--- Data supplied Enclosed Below ---

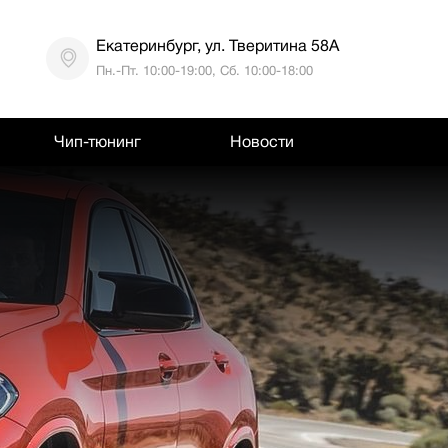
Екатеринбург, ул. Тверитина 58А
Пн.-Пт. 10:00-19:00, Сб. 10:00-18:00
Чип-тюнинг
Новости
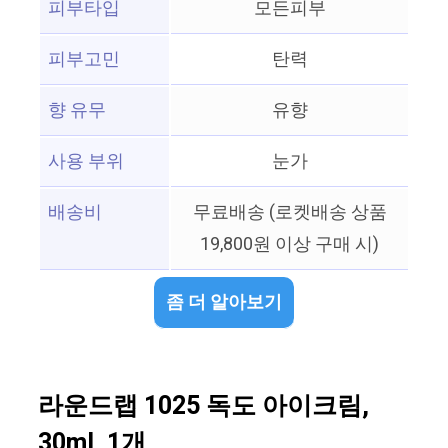
피부타입
모든피부
피부고민
탄력
향 유무
유향
사용 부위
눈가
배송비
무료배송 (로켓배송 상품
19,800원 이상 구매 시)
좀 더 알아보기
라운드랩 1025 독도 아이크림,
30ml, 1개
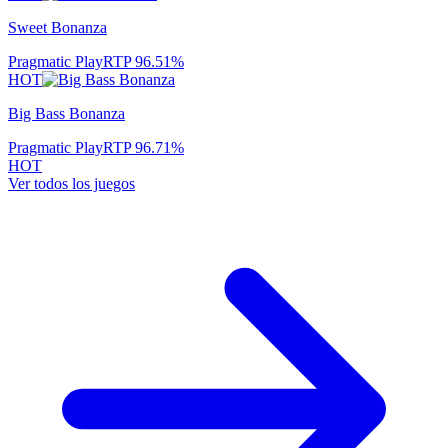
Sweet Bonanza
Pragmatic Play
RTP
96.51
%
HOT
Big Bass Bonanza
Pragmatic Play
RTP
96.71
%
HOT
Ver todos los juegos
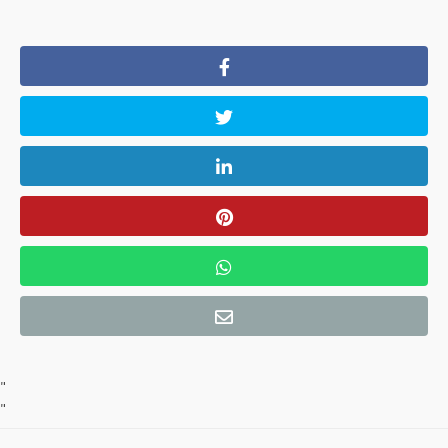
"
"
"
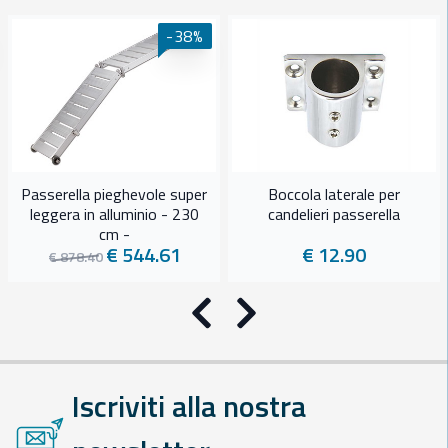
-38%
Passerella pieghevole super
Boccola laterale per
leggera in alluminio - 230
candelieri passerella
cm -
€ 544.61
€ 12.90
€ 878.40
Precedente
Successivo
Iscriviti alla nostra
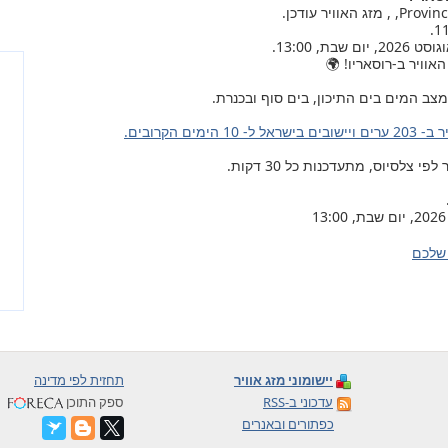
אוויר ב-רוסאריו! 🌍
צב המים בים התיכון, בים סוף ובכנרת.
ל ל- 10 הימים הקרובים.
צלסיוס, מתעדכנות כל 30 דקות.
שלכם
יישומוני מזג אוויר
תחזית לפי מדינה
עדכוני ב-RSS
ספק התוכן
כפתורים ובאנרים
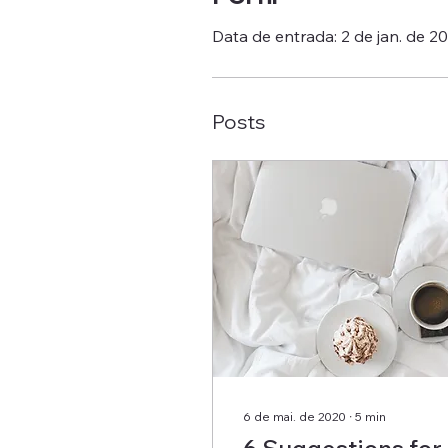
Data de entrada: 2 de jan. de 2
Posts
6 de mai. de 2020
∙
5
min
6 Suggestions for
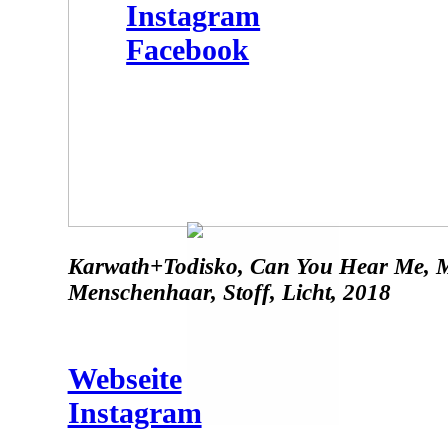
Instagram
Facebook
Karwath+Todisko, Can You Hear Me, M
Menschenhaar, Stoff, Licht, 2018
Webseite
Instagram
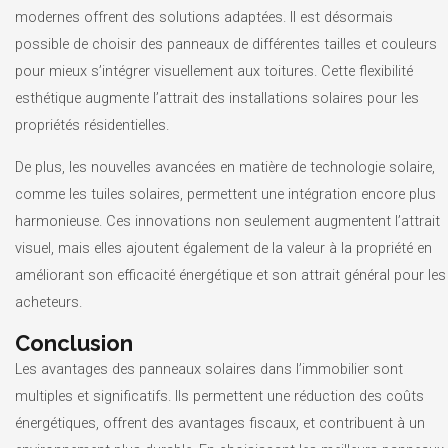
modernes offrent des solutions adaptées. Il est désormais
possible de choisir des panneaux de différentes tailles et couleurs
pour mieux s’intégrer visuellement aux toitures. Cette flexibilité
esthétique augmente l’attrait des installations solaires pour les
propriétés résidentielles.
De plus, les nouvelles avancées en matière de technologie solaire,
comme les tuiles solaires, permettent une intégration encore plus
harmonieuse. Ces innovations non seulement augmentent l’attrait
visuel, mais elles ajoutent également de la valeur à la propriété en
améliorant son efficacité énergétique et son attrait général pour les
acheteurs.
Conclusion
Les avantages des panneaux solaires dans l’immobilier sont
multiples et significatifs. Ils permettent une réduction des coûts
énergétiques, offrent des avantages fiscaux, et contribuent à un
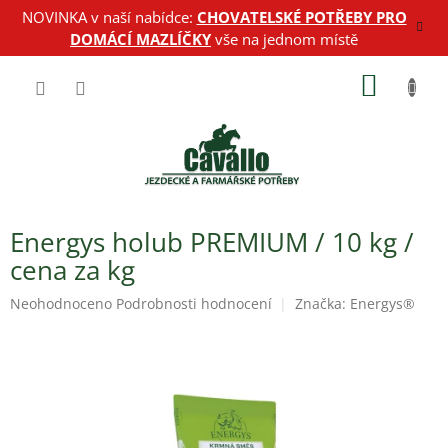
Přejít
NOVINKA v naší nabídce:
CHOVATELSKÉ POTŘEBY PRO
na
DOMÁCÍ MAZLÍČKY
vše na jednom místě
obsah
NÁKUP
KOŠÍK
Energys holub PREMIUM / 10 kg /
cena za kg
Průměrné
Neohodnoceno
Podrobnosti hodnocení
Značka:
Energys®
hodnocení
produktu
je
0,0
z
5
hvězdiček.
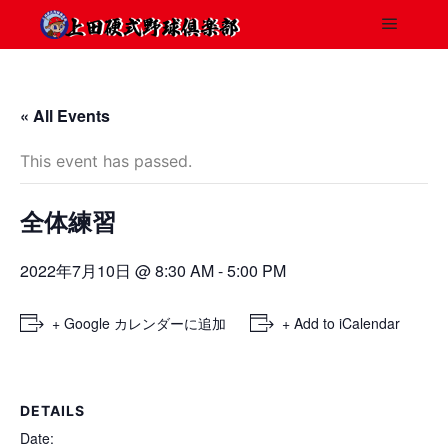
« All Events
This event has passed.
全体練習
2022年7月10日 @ 8:30 AM
-
5:00 PM
+ Google カレンダーに追加
+ Add to iCalendar
DETAILS
Date:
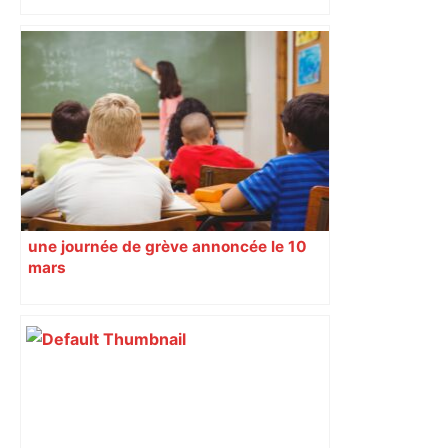
une journée de grève annoncée le 10
mars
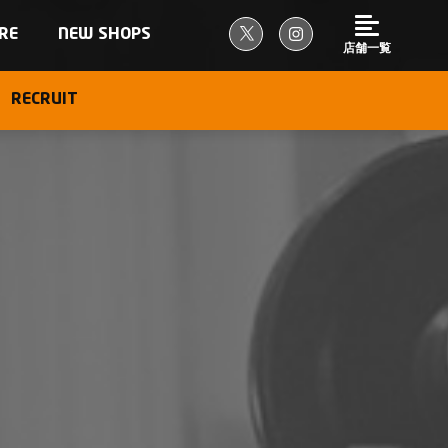
RE
NEW SHOPS
店舗一覧
RECRUIT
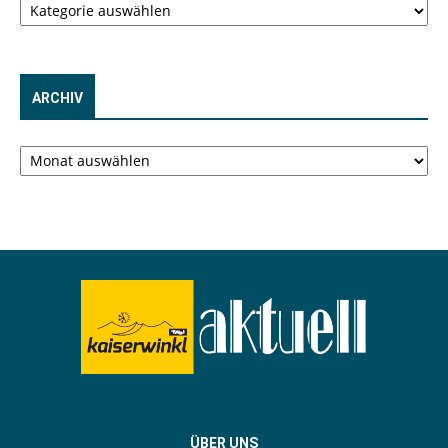
ARCHIV
Archiv
ÜBER UNS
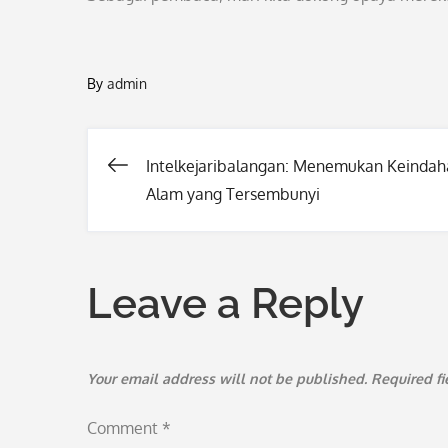
By
admin
Intelkejaribalangan: Menemukan Keinda
Post
Alam yang Tersembunyi
navigation
Leave a Reply
Your email address will not be published.
Required f
Comment
*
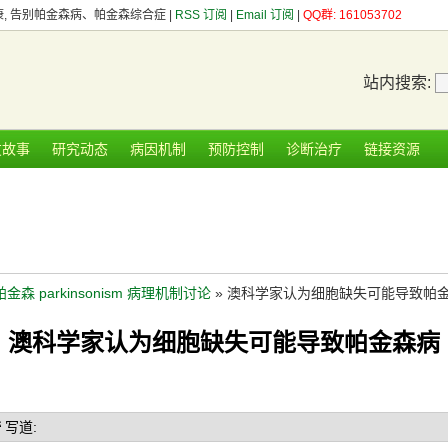
健康, 告别帕金森病、帕金森综合症 |
RSS 订阅
|
Email 订阅
|
QQ群: 161053702
站内搜索:
友故事
研究动态
病因机制
预防控制
诊断治疗
链接资源
帕金森 parkinsonism 病理机制讨论
» 澳科学家认为细胞缺失可能导致帕
澳科学家认为细胞缺失可能导致帕金森病
琦
写道:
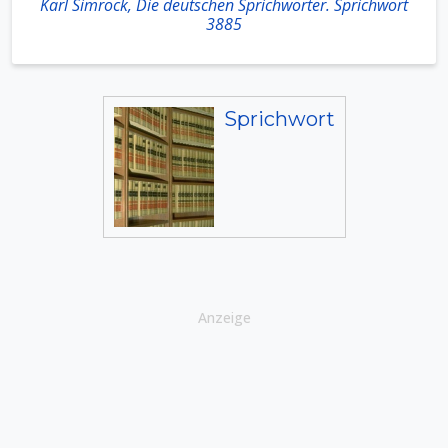
Karl Simrock, Die deutschen Sprichwörter. Sprichwort
3885
Sprichwort
Anzeige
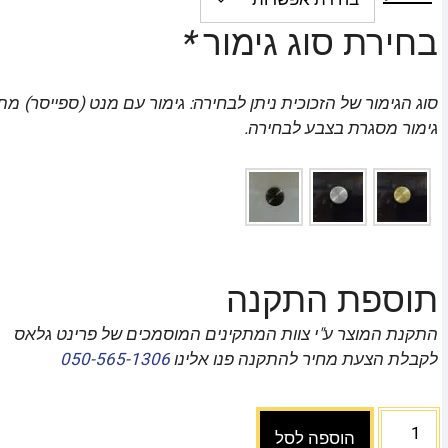
בחירת סוג גימור
*
סוג הגימור של הזכוכית ניתן לבחירה: גימור עם מנט (ספייסר) מת
גימור מסגרת בצבע לבחירה.
תוספת התקנה
התקנת המוצר ע"י צוות המתקינים המוסמכים של פרינט גלאס
לקבלת הצעת מחיר להתקנה פנו אלינו
050-565-1306
הוספה לסל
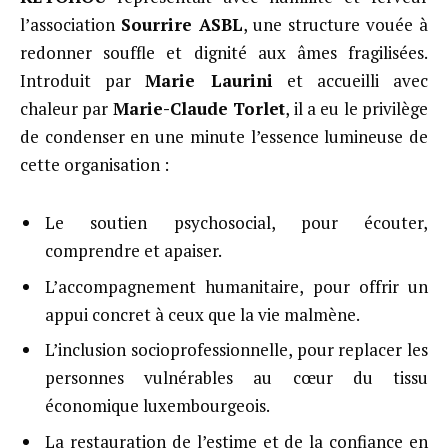
l’association
Sourrire ASBL
, une structure vouée à
redonner souffle et dignité aux âmes fragilisées.
Introduit par
Marie Laurini
et accueilli avec
chaleur par
Marie-Claude Torlet
, il a eu le privilège
de condenser en une minute l’essence lumineuse de
cette organisation :
Le soutien psychosocial, pour écouter,
comprendre et apaiser.
L’accompagnement humanitaire, pour offrir un
appui concret à ceux que la vie malmène.
L’inclusion socioprofessionnelle, pour replacer les
personnes vulnérables au cœur du tissu
économique luxembourgeois.
La restauration de l’estime et de la confiance en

--- End of Enclosed Data supplied ---

__Prompt__.
Each line of the data that holds "avantages" should be copied.

__Written response__.
Les avantages des panneaux solaires dans l’immobilier sont
énergétiques, offrent des avantages fiscaux, et contribuent à un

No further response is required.